A New Testament perspective
It is, of course, the case that the New Testament covers a much shorter historical period than the Old, so it’s not surprising that inter-generational matters do not come up in the same way. The one story I can think of which may be of some relevance here is told in Acts 16:25-34. Paul and Silas are miraculously released from jail in Philippia, and when the jailer asks what he must do to be saved, the response (verse 31) is:
“Believe in the Lord Jesus, and you will be saved – you and your household.”
Later we read that the whole household was baptized – an incident which is used, curiously, by people arguing both for and against infant baptism.
It’s not clear from the story as told in the Bible the extent to which the other members of the household came to believe in Jesus along with the jailer himself. But this story does point to the importance of families and communities operating together in mutual support, rather than simply individuals operating by themselves.

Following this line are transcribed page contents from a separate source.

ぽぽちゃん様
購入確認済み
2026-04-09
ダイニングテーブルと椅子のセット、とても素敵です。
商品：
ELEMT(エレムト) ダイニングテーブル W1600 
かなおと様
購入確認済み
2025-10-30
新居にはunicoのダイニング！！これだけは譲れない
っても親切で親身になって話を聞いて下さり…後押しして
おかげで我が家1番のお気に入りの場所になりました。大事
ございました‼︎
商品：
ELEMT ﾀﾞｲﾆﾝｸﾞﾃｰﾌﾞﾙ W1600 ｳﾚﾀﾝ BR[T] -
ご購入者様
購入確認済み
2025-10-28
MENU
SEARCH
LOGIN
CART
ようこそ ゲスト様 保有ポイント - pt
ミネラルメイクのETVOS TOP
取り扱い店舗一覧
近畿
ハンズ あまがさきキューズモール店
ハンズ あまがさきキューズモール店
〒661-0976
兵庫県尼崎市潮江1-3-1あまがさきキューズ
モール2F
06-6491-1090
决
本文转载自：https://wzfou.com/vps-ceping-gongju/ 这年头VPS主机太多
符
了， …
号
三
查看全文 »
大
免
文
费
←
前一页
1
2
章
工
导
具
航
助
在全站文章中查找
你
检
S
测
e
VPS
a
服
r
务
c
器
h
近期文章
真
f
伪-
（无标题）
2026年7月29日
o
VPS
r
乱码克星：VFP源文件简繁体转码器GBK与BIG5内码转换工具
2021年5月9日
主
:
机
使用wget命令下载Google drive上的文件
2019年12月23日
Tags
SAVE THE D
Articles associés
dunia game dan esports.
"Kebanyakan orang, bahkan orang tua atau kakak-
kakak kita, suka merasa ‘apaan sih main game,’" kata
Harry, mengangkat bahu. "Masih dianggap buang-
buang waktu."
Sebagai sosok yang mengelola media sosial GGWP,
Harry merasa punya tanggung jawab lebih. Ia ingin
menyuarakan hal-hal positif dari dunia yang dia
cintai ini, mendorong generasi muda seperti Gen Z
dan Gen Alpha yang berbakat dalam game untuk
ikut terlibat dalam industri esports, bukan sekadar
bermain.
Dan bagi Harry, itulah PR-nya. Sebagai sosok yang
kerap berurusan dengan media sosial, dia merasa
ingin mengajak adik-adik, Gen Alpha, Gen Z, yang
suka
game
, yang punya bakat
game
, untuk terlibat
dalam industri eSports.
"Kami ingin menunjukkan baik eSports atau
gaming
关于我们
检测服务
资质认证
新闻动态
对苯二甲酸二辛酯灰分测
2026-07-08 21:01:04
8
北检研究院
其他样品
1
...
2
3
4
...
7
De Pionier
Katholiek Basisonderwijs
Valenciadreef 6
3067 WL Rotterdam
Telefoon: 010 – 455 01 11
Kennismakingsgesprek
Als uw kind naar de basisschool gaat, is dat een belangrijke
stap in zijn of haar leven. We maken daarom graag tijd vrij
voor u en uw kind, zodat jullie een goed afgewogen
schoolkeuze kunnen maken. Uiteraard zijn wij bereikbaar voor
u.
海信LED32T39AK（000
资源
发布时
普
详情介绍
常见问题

Back to the starting point: Solomon’s sins visited on his sons
So, does any of the discussion above help us make sense of the story which got me thinking about these inter-generational issues in the first place, Solomon’s sins resulting in the splitting of the Kingdom, but not until after his death because of the faithfulness of his father David who had already been dead for some years before this?
One way of understanding this story is to consider that the prospect of a future splitting of the Kingdom was more of a punishment for Solomon than seeing it himself, in much the same way that it is more difficult for parents to see pain inflicted on their children than it is to have pain inflicted on themselves. From Solomon’s perspective as a king, with responsibility for his kingdom as well as himself, he may well have taken a long term strategic view going way past his own life time, so again, from that point of view, the punishment may have hurt him more than things happening right there and then. More generally, we need to see the whole story from a bigger perspective in terms of God’s eternal plan, what is recorded both tells us what happens but is also there for the instruction of future generations including, of couse, ourselves.
But the crucial point which emerges is that actions have consequences, both positive and negative, for ourselves and other people. Both David’s and Solomon’s actions had profound repercussions on themselves, those they loved, and future generations. As we look to make sense of this story, let us repent of the hurt we have caused, make reparation where possible, and look to commit, with our Almighty God’s help, to live in love and peace with all, with our thoughts and actions committed to building God’s kingdom today and always.